Extrait du texte
-=-=-=-=-

Alors qu'un nouveau gouvernement se forme en Serbie, la crise de la justice s'amplifie.

L'origine de cette crise remonte à 2006. Sur la base d'une interprétation de la Constitution de 2006, "l'élection générale" - c'est-à-dire une nouvelle nomination de l'ensemble des magistrats- est décidée. En décembre 2009, sans examen individuel ni motivation, les Conseils de justice -l'équivalent du Conseil supérieur de la magistrature-, décident qu'un tiers des juges et des procureurs ne sont pas reconduits.

Face à cette situation, le Conseil de l'Europe et l'Union européenne réagissent, et parviennent à un compromis avec les autorités serbes. En décembre 2010, une loi entérine ce compromis. Elle prévoit une procédure de "révision" des décisions prises une année auparavant. Encore faut-il que cette procédure soit loyalement appliquée.

-=-=-=-=-

Données fournies
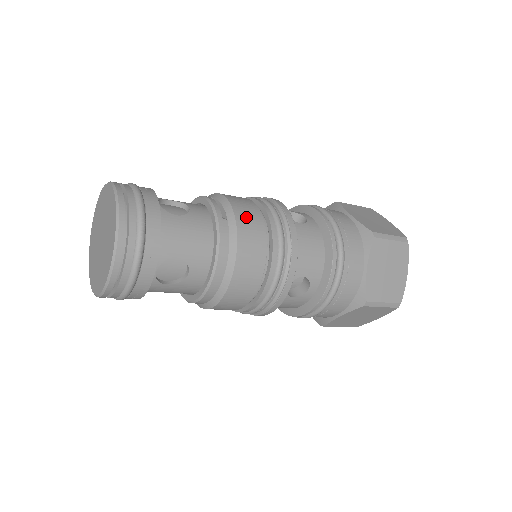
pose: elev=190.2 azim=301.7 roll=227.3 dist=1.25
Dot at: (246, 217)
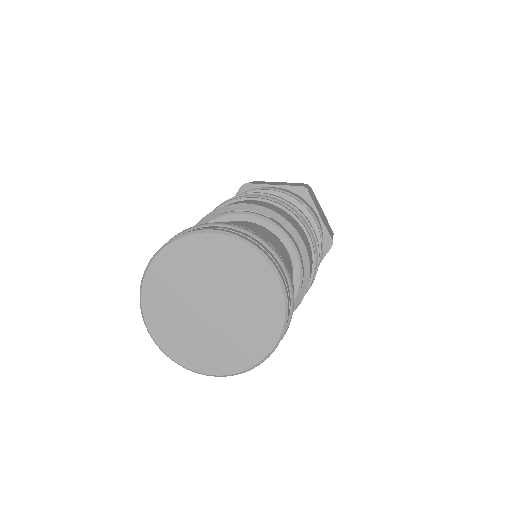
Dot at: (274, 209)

-=-=-=-=-

Série de consignes
• a. Relevez toutes les années mentionnées dans l'extrait sur la justice serbe, sans répéter une même année.
• b. Recopiez tout le passage de l'extrait sur la justice serbe, depuis « Alors qu'un nouveau » jusqu'à « soit loyalement appliquée. » inclus.

Réponses par consigne
• a. 2006, 2009, 2010

• b.
Alors qu'un nouveau gouvernement se forme en Serbie, la crise de la justice s'amplifie.

L'origine de cette crise remonte à 2006. Sur la base d'une interprétation de la Constitution de 2006, "l'élection générale" - c'est-à-dire une nouvelle nomination de l'ensemble des magistrats- est décidée. En décembre 2009, sans examen individuel ni motivation, les Conseils de justice -l'équivalent du Conseil supérieur de la magistrature-, décident qu'un tiers des juges et des procureurs ne sont pas reconduits.

Face à cette situation, le Conseil de l'Europe et l'Union européenne réagissent, et parviennent à un compromis avec les autorités serbes. En décembre 2010, une loi entérine ce compromis. Elle prévoit une procédure de "révision" des décisions prises une année auparavant. Encore faut-il que cette procédure soit loyalement appliquée.